How many places in the world do farmers allow you to milk their cows?  Have you ever wondered why?  The slower you are the less milk you get and the likely hood of the cow getting sick.  We have a few systems in place to prevent problems and below are some tips to help. 

WHY WE HAND MILK                 
In the 1930's and 1960's Myella was a dairy farm.  Cows were milked by machine for the cream to be made into butter and exported to ENGLAND!!  When England did not want Aussie butter any more the breed of cows were changed from Dairy to Beef.  The farmers kept a few cows to milk for the family so they did not have to buy milk from a shop.  These "house cows" were milked by hand as it was more economical on time.  Olive's  father had a dairy and later house cows, Olive always hand milked the cow for the family food supply, then Lyn did it and now the guests get involved!  To help we have changed the breed of the milkers make it safer and easier for guests. 
            
QUIZ QUESTION
Q. When does most of the cream come when  milking the  cow?           
 A. Most of the cream comes last.                         

Farm Tour

Ride around the farm in the 4WD, every tour is a little different. The tour allows general discussion as the farm stay experience often
stimulates thoughts and questions. There are many options; the tour can focus on wildlife, fauna and flora, bush tucker, conservation, farming practices, the farms history and the life cycle and instincts of cattle.
 
Understanding Cattle Behaviour on Small Farms Whilst some handlers have a natural ability for many the skills are gained from observation and practice. Over time you will also learn to be instinctive and sense when they are ill, distressed or hungry and know what their signs are.

​
The farm tour takes in the scenery; the landscape if often likened to an African scene but with kangaroos, cattle and bottle trees! 
You can also participate in a farm job like repairing a fence is you want to get some dirt on your hands.  Just let us know your interest.
Alternatively we offer a facility tour where guests see and learn about the vegetable garden, water systems or visit our kitchen and the impressive food storage pantry.

Lasso and Whip Cracking Lessons

Whip cracking is the act of producing a cracking sound through the use of a whip. It was used during livestock droving days, for example when large mobs of cattle were walking from town to town and the horse rider moving them would crack a whip to make a sound to keep them moving,  now days it has also become an art.

Most farms have a stock whip but they are rarely used.  We demonstrate whip cracking with our guests and teach them, it's a fun thing to do to make a sonic boom with your own hands!

It's a thing that makes a huge sound and is used to move many animals without straining your voice, it can also be used near a bull that is threatening your safety.  Rarely does it ever hit the animal it is never done with anger.  

Ever wondered why a whip cracks? It is all to do with the release of stored energy, at a rate beyond the speed of sound.
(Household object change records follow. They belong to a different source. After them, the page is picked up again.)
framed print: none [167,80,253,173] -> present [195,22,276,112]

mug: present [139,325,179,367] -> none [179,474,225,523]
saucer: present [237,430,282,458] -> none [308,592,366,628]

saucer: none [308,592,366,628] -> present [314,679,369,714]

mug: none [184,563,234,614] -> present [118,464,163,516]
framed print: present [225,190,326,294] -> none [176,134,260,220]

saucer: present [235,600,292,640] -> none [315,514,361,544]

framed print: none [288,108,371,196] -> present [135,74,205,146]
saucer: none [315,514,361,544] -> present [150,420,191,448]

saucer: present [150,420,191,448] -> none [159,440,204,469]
It is the loop itself that generates the sonic boom.

Why Whips Crack…Why does whip cracking create such a very loud sound? A whip generates it’s speed through storing much of it’s energy. So when a person ‘throws’ the whip, that stored energy travels from the solid handle to the tip of the whip, which moves at a rate beyond the speed of sound 343 m /sec, creating a vacuum in space. The whip cracks as a result of the air rushing back into the vacuum.  

Another theory put forward by Professor Goriely of the University of Arizona Department of Mathematics is that a whip’s tapered design accelerates a loop at high speed from the handle to the cracker at the tip of the whip.
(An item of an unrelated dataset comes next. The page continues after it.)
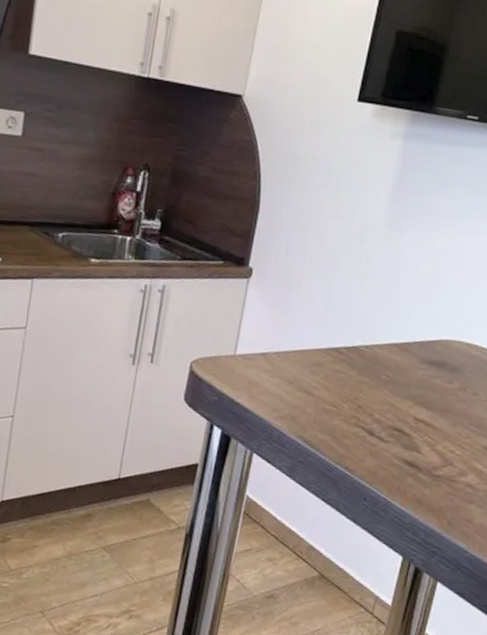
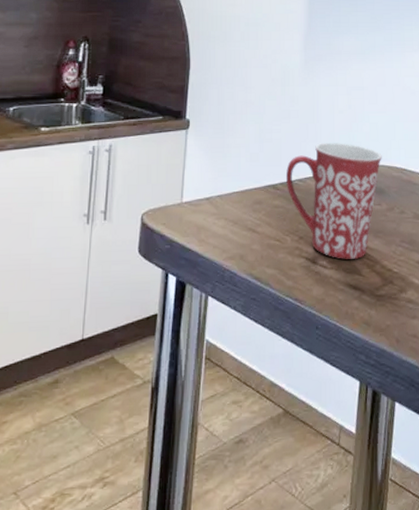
mug: none [351,310,462,436] -> present [285,143,382,259]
Speeds can reach more than 30 times the initial speed. It is this loop in a cracked whip that is responsible for all the noise. As the loop travels along the whip, it generates speed until it reaches the speed of sound (343m/sec), and creates a sonic boom.
Although the loop travels at one speed, other parts of the whip, including the cracker in the final stages of motion, travel twice as fast. Even though those parts are moving twice as fast, it is the loop itself that generates the sonic boom.

We also offer lasso lessons for fun and we can teach our guests how to do fancy tricks with a simple rope, it's heaps of fun.